Task requirements
Without skipping or changing anything, print all the entries.
··········
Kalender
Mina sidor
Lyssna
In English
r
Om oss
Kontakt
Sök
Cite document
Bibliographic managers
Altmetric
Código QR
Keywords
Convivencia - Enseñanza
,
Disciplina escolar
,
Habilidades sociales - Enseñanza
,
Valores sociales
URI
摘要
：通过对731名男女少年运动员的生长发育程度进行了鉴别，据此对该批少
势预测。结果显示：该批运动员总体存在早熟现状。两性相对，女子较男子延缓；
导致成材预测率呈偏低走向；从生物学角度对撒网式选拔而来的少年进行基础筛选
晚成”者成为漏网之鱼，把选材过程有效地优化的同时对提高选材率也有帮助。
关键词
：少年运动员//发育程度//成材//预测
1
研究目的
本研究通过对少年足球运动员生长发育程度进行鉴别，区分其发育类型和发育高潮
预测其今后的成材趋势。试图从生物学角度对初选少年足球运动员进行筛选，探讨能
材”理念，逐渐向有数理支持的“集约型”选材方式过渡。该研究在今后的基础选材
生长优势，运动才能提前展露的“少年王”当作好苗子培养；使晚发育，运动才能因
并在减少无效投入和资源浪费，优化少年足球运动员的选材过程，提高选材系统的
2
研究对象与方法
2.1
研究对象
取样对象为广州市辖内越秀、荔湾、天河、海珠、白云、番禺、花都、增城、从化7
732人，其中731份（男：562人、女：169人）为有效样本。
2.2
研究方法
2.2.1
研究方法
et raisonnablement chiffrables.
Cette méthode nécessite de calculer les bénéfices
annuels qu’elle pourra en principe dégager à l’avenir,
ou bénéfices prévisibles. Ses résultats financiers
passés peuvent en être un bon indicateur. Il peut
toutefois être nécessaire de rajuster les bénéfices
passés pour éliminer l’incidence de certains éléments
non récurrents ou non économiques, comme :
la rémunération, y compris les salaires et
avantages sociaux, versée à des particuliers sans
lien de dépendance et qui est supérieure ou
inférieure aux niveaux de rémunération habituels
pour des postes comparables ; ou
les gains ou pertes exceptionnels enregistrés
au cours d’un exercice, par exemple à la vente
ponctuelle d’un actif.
··········
Task result
Kalender
Mina sidor
Lyssna
In English
r
Om oss
Kontakt
Sök
Cite document
Bibliographic managers
Altmetric
Código QR
Keywords
Convivencia - Enseñanza
,
Disciplina escolar
,
Habilidades sociales - Enseñanza
,
Valores sociales
URI
摘要
：通过对731名男女少年运动员的生长发育程度进行了鉴别，据此对该批少
势预测。结果显示：该批运动员总体存在早熟现状。两性相对，女子较男子延缓；
导致成材预测率呈偏低走向；从生物学角度对撒网式选拔而来的少年进行基础筛选
晚成”者成为漏网之鱼，把选材过程有效地优化的同时对提高选材率也有帮助。
关键词
：少年运动员//发育程度//成材//预测
1
研究目的
本研究通过对少年足球运动员生长发育程度进行鉴别，区分其发育类型和发育高潮
预测其今后的成材趋势。试图从生物学角度对初选少年足球运动员进行筛选，探讨能
材”理念，逐渐向有数理支持的“集约型”选材方式过渡。该研究在今后的基础选材
生长优势，运动才能提前展露的“少年王”当作好苗子培养；使晚发育，运动才能因
并在减少无效投入和资源浪费，优化少年足球运动员的选材过程，提高选材系统的
2
研究对象与方法
2.1
研究对象
取样对象为广州市辖内越秀、荔湾、天河、海珠、白云、番禺、花都、增城、从化7
732人，其中731份（男：562人、女：169人）为有效样本。
2.2
研究方法
2.2.1
研究方法
et raisonnablement chiffrables.
Cette méthode nécessite de calculer les bénéfices
annuels qu’elle pourra en principe dégager à l’avenir,
ou bénéfices prévisibles. Ses résultats financiers
passés peuvent en être un bon indicateur. Il peut
toutefois être nécessaire de rajuster les bénéfices
passés pour éliminer l’incidence de certains éléments
non récurrents ou non économiques, comme :
la rémunération, y compris les salaires et
avantages sociaux, versée à des particuliers sans
lien de dépendance et qui est supérieure ou
inférieure aux niveaux de rémunération habituels
pour des postes comparables ; ou
les gains ou pertes exceptionnels enregistrés
au cours d’un exercice, par exemple à la vente
ponctuelle d’un actif.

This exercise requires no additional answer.